While these fees may be tied to certain classes, these fees should not be confused with supply or material fees that come with enrolling in certain classes.
“It’s separate from a course fee that may provide for a specific supply like in art that goes specifically with that [course],” Fessler said. “So it is a general operating [fee].”
Such program fees are not used by Missouri Western alone, Fessler said.
“Many other schools have program fees like this,” Fessler said. “I know we did, at the time that some of this was expanded, we reviewed what other schools were doing and some have significantly higher fees in various others and some have similar [ones]. That’s kind of dependent on the institution. Missouri Western is not unique in the area of program fees.”
This particular set of fees does not appear to be something that is utilized at Missouri Western’s rival university.
Vice President of Finance Stacy Carrick at Northwest Missouri State University said that a similar fee program has not used at Northwest.
“Northwest has not implemented a separate ‘departmental’ fee,” Carrick said.
Truman University, meanwhile, charges an additional “special courses fee” that varies in use.
Some of them go specifically to supplies used in courses, enrolling in a specific course and a few board course fees. These fees also vary from per credit hour charges to per course charges.
Another institution has used the same sort of broad program fees as Missouri Western, but on a much smaller scale. Bursar at Missouri Southern State University, Alicia Hughes, said her institution, unlike Missouri Western, has only one department that charges a blanket fee for undergraduate courses.
“Our School of Business is currently the only department that charges a fee for all courses within the department,” Hughes said. “Our Teacher Education department charges a program fee as well, but that only applies to graduate courses. While I believe you may find that Missouri Western’s model is fairly common practice it’s not something that Missouri Southern has widely adopted yet.”
How prevalent the use of program fees is by colleges and universities in Missouri and how much they cost is not widely known. The Missouri Department of Higher Education does not even collect such fee information, despite collecting information on tuition.
DHE Director of Communications and Marketing Liz Coleman said that it is at the discretion of the universities to determine the costs of such fees.
“Every college and university determines those kinds of fees and they don’t report that to us,” Coleman said. “They do report tuition and general fees, but program fees and course fees, they don’t report that to us. That [fee] is decided at the university and college level.”

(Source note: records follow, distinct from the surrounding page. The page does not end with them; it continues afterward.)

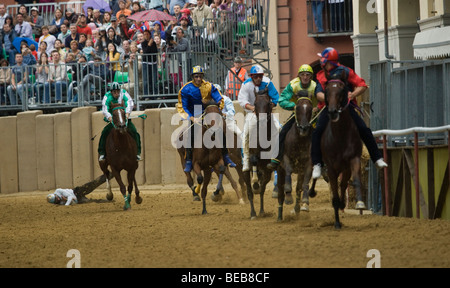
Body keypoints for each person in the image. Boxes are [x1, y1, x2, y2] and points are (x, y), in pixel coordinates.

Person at [311, 47, 388, 179]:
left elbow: (362, 85)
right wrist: (331, 100)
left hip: (346, 107)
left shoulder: (346, 72)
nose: (321, 61)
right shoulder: (321, 75)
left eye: (322, 59)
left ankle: (377, 158)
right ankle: (317, 164)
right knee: (317, 131)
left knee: (364, 129)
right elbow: (318, 93)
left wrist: (353, 94)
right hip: (327, 108)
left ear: (328, 62)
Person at [177, 65, 236, 172]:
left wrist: (218, 104)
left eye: (200, 76)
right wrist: (192, 118)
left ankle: (225, 156)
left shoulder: (209, 86)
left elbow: (219, 98)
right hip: (193, 115)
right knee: (191, 134)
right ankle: (189, 160)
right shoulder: (185, 89)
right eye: (196, 77)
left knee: (220, 130)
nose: (198, 79)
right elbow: (183, 106)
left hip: (207, 112)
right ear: (192, 77)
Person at [266, 64, 320, 170]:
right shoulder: (293, 85)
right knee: (283, 131)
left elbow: (323, 100)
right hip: (298, 113)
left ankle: (323, 164)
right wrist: (294, 107)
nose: (305, 77)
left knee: (322, 133)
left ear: (311, 77)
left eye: (308, 75)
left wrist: (317, 108)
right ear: (299, 76)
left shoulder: (315, 86)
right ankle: (276, 159)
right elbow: (281, 100)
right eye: (303, 75)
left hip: (313, 114)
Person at [238, 64, 280, 172]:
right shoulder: (246, 85)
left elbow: (275, 97)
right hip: (252, 113)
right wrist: (253, 108)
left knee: (279, 128)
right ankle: (246, 159)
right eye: (255, 76)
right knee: (246, 133)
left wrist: (269, 106)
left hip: (266, 112)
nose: (258, 79)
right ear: (251, 77)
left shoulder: (267, 83)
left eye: (260, 76)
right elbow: (242, 100)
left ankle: (276, 157)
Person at [98, 82, 142, 161]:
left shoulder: (124, 93)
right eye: (114, 92)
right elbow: (105, 109)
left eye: (118, 91)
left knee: (134, 131)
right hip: (114, 120)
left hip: (123, 118)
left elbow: (130, 103)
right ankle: (102, 153)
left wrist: (127, 113)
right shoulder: (107, 96)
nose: (117, 93)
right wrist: (109, 117)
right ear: (111, 92)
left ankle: (138, 153)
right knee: (104, 132)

Part of the issue with a lack of information on university fees is that currently the DHE is only allowed to collect certain tuition and fee information because of a state mandated cap on how much universities can raise their tuition per year. A proposed House Bill may help change the availability of fee information colleges and universities have to provide, however.
H.B. 2095 would require that universities publish the total costs of degrees offered at their institution, including fees charged in addition to tuition. This would go beyond the information currently gathered by Department of Higher Education.
Until the bill passes, however, individual colleges and universities will largely be the only ones with all the information on their fee programs and the total cost of attendance.
While the cost of these additional and program fees may prove to be somewhat high for students, universities like Missouri Western depend on them to function.
“In terms of importance, they’re very important, just like tuition dollars are important and every state appropriation dollar is extremely important,” Fessler said. “It’s all a part of the revenue puzzle and every part is very important for us to be able to operate.”